CVE-2021-42056: 
SafeNet Authentication Client vulnerability analysis and mitigation

Thales Safenet Authentication Client (SAC) for Linux and Windows through version 10.7.7 contains a security vulnerability related to insecure temporary file creation. The software creates temporary hid and lock files with improper permissions, which could be exploited by local attackers (MITRE CVE, NVD). The vulnerability was discovered by @z00kov from CERT Orange Cyberdefense and was assigned CVE-2021-42056 on October 7, 2021 (GitHub POC).

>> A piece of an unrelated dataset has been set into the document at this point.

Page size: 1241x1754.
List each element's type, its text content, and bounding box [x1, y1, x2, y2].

The vulnerability is classified under CWE-378 (Creation of Temporary File With Insecure Permissions) and CWE-377 (Insecure Temporary File). The issue affects multiple directories including /tmp/eToken.hid/, /tmp/eToken.lock/, and /var/tmp/eToken.cache/* where files are created with world-readable/writable permissions (777 for directories, 666 for files) and root privileges. These files are created and updated during various SAC operations such as lock/unlock (GitHub POC).

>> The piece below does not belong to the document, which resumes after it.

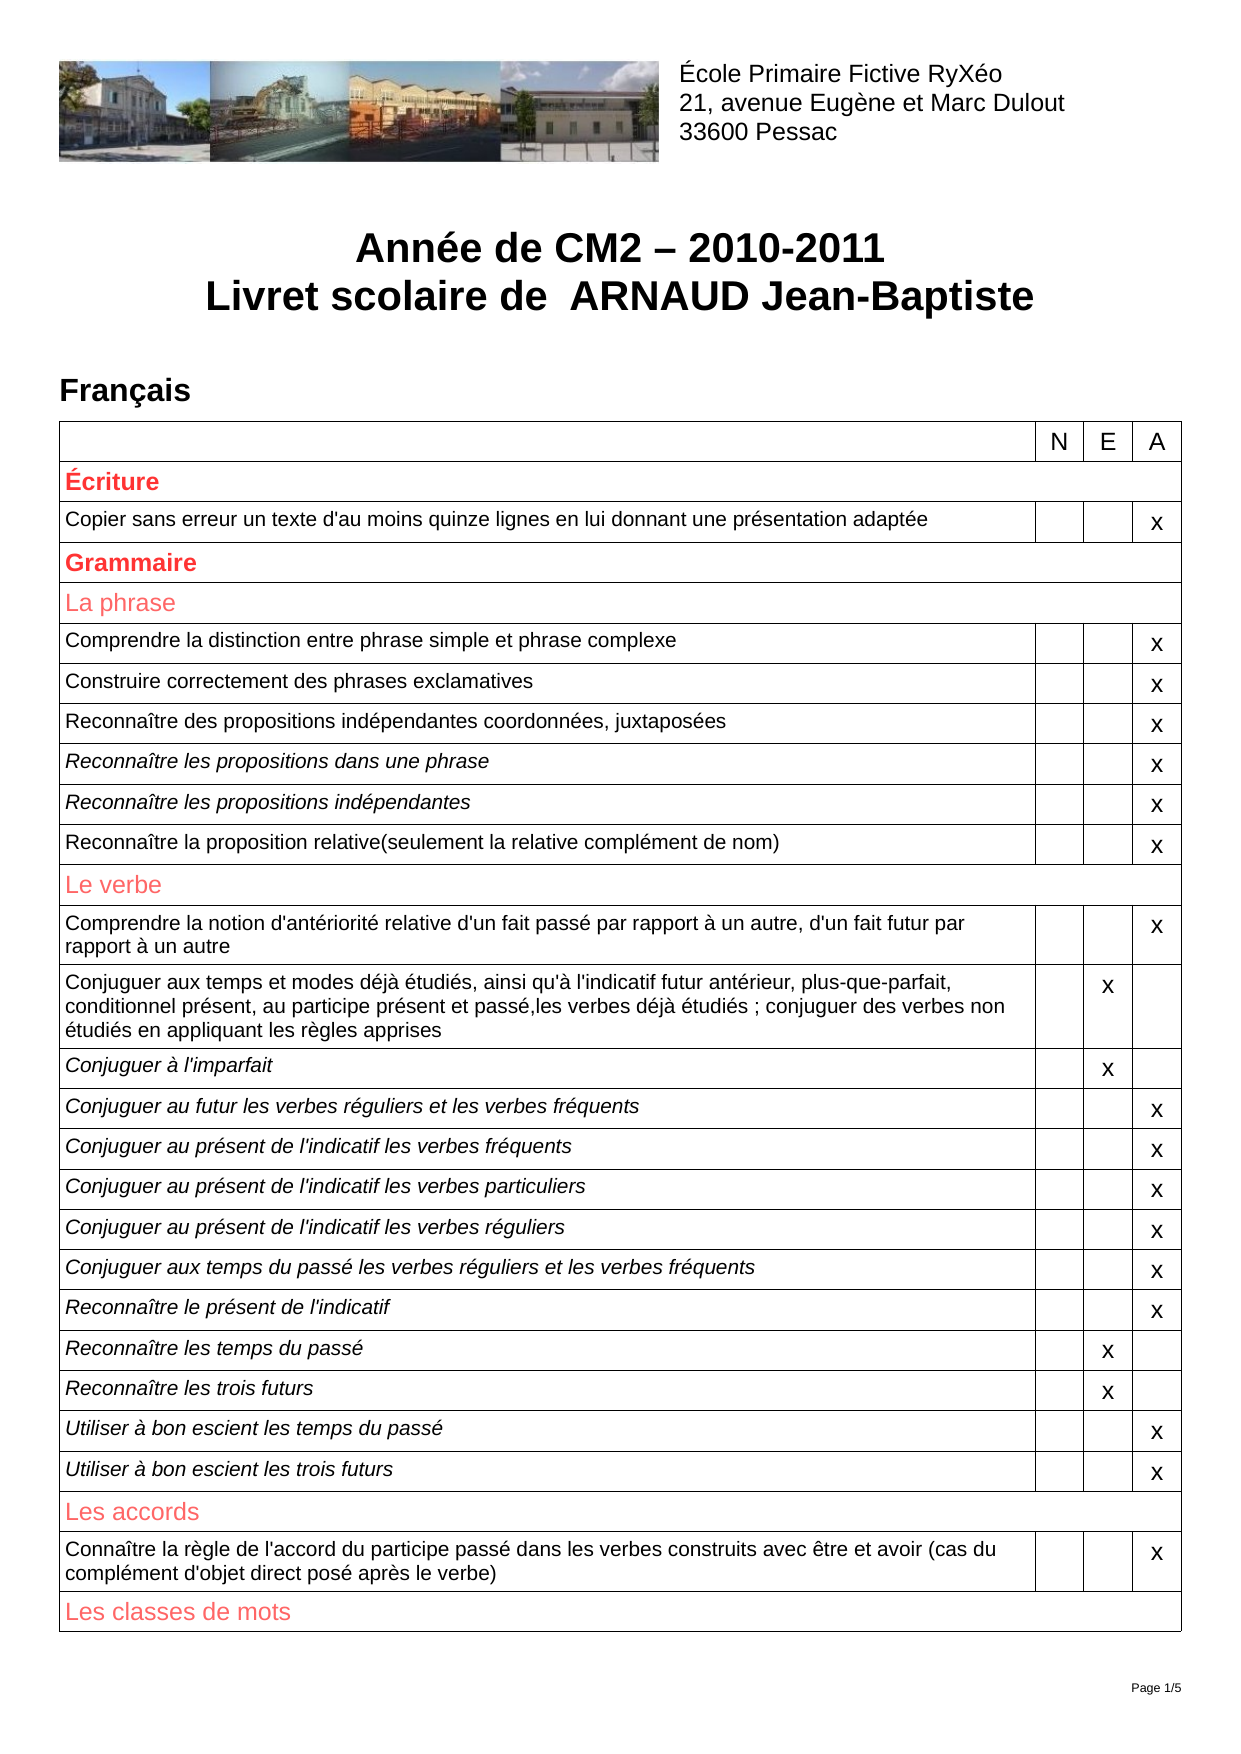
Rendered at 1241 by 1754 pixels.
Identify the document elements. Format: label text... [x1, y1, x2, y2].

The vulnerability allows local attackers to overwrite arbitrary files with SACSrv privileges (which runs as root by default) through symlink attacks. This could lead to critical system compromise by overwriting sensitive files like /bin/sh or /etc/shadow. An attacker could potentially obtain root/777 privileges and modify legitimate content or gain root shell access by manipulating the shadow file (GitHub POC).

As of July 28, 2023, even the latest version (22.3) remained vulnerable to this issue. No official fix or mitigation has been published by Thales, despite their initial response indicating the issue would be fixed during Q2 2022 (GitHub POC).